■ **RECORD EXCERPTS**:
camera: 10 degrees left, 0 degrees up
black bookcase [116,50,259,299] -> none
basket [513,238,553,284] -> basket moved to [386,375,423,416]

---

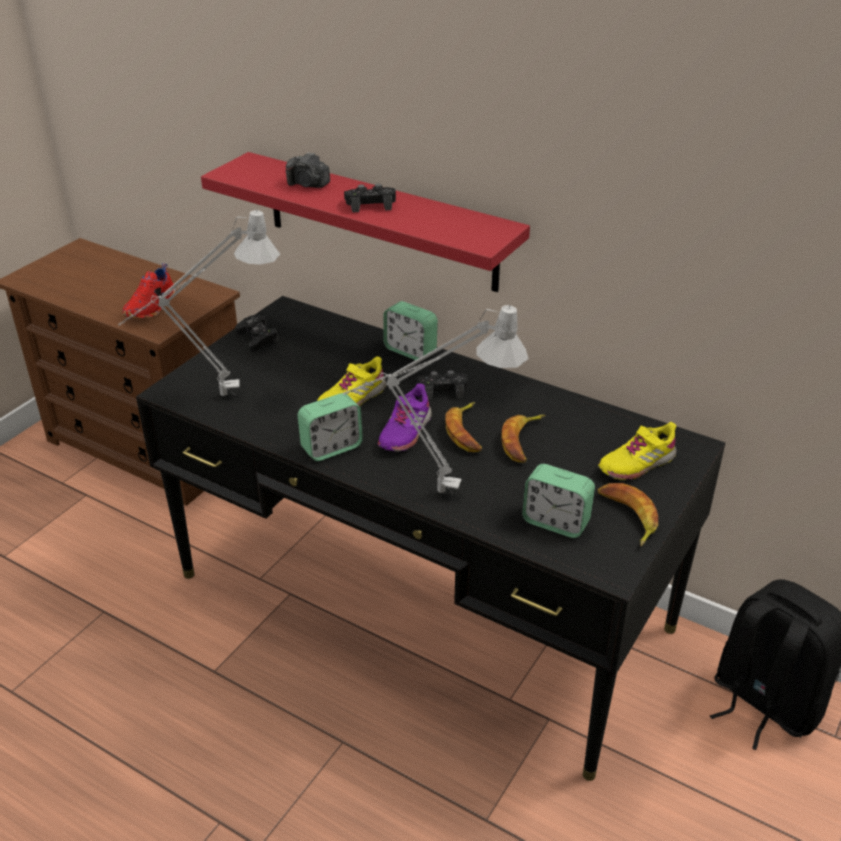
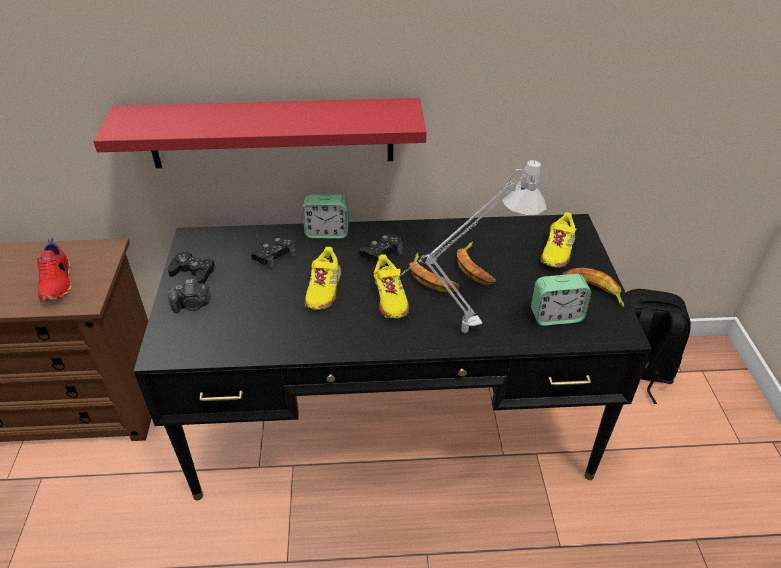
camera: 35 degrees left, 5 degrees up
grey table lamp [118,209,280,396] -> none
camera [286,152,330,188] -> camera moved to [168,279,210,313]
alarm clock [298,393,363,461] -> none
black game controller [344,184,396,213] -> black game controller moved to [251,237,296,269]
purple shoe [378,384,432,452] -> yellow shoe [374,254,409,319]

==

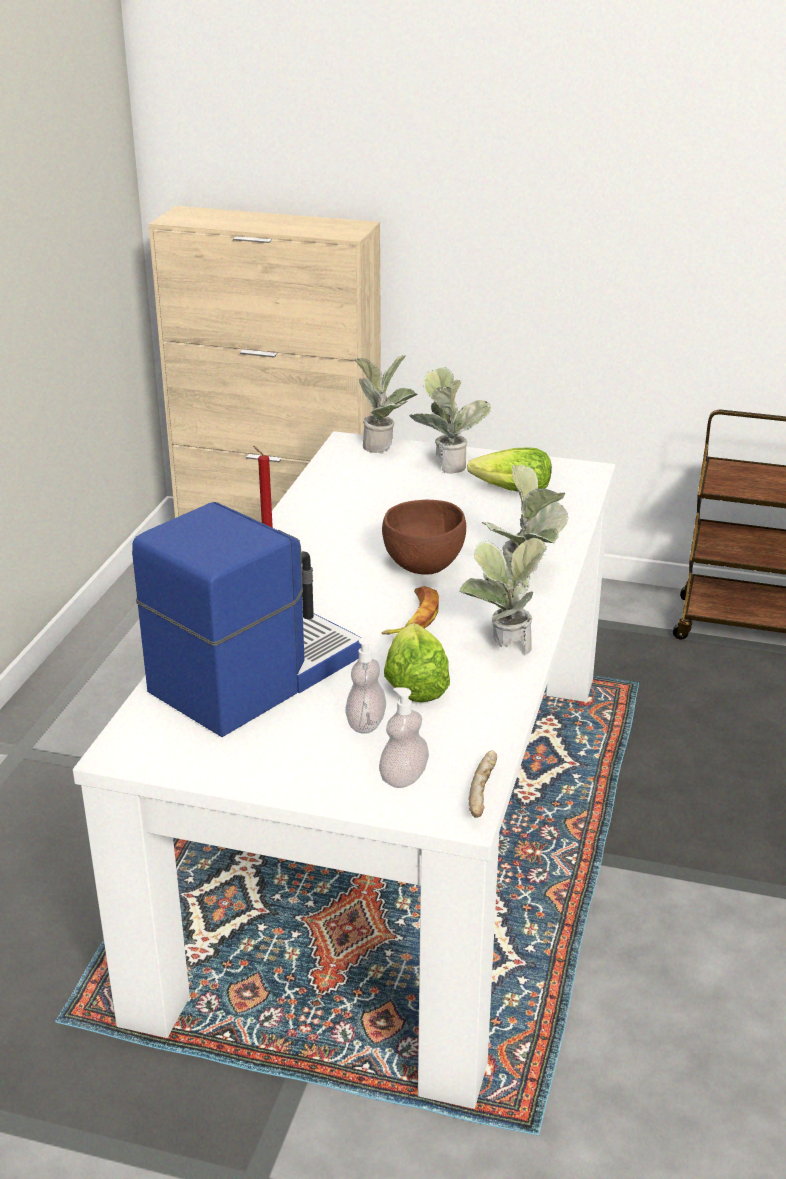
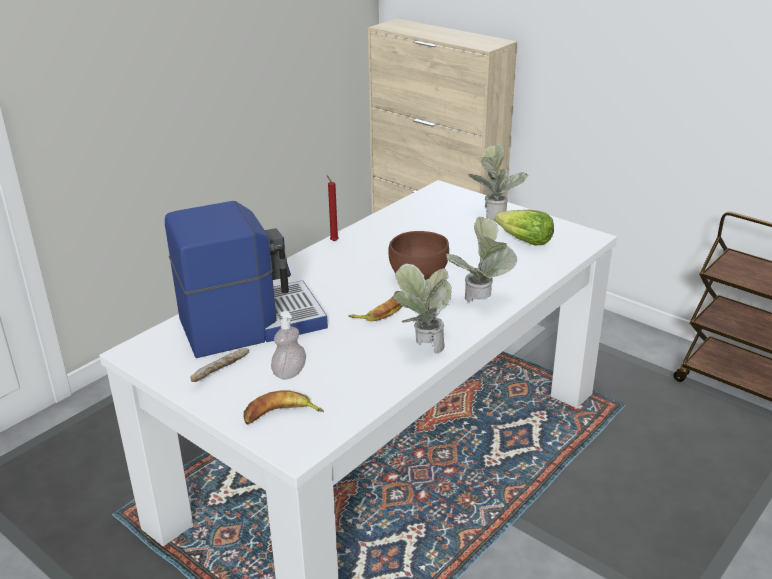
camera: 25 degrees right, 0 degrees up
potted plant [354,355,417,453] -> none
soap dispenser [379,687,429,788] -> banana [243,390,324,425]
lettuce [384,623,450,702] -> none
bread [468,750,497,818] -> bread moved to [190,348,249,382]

■ **EXERCISE DESCRIPTION**:
Pull out every line in the material above where "left" occurs.

■ **ANSWER TO THIS PROBLEM**:
camera: 10 degrees left, 0 degrees up
camera: 35 degrees left, 5 degrees up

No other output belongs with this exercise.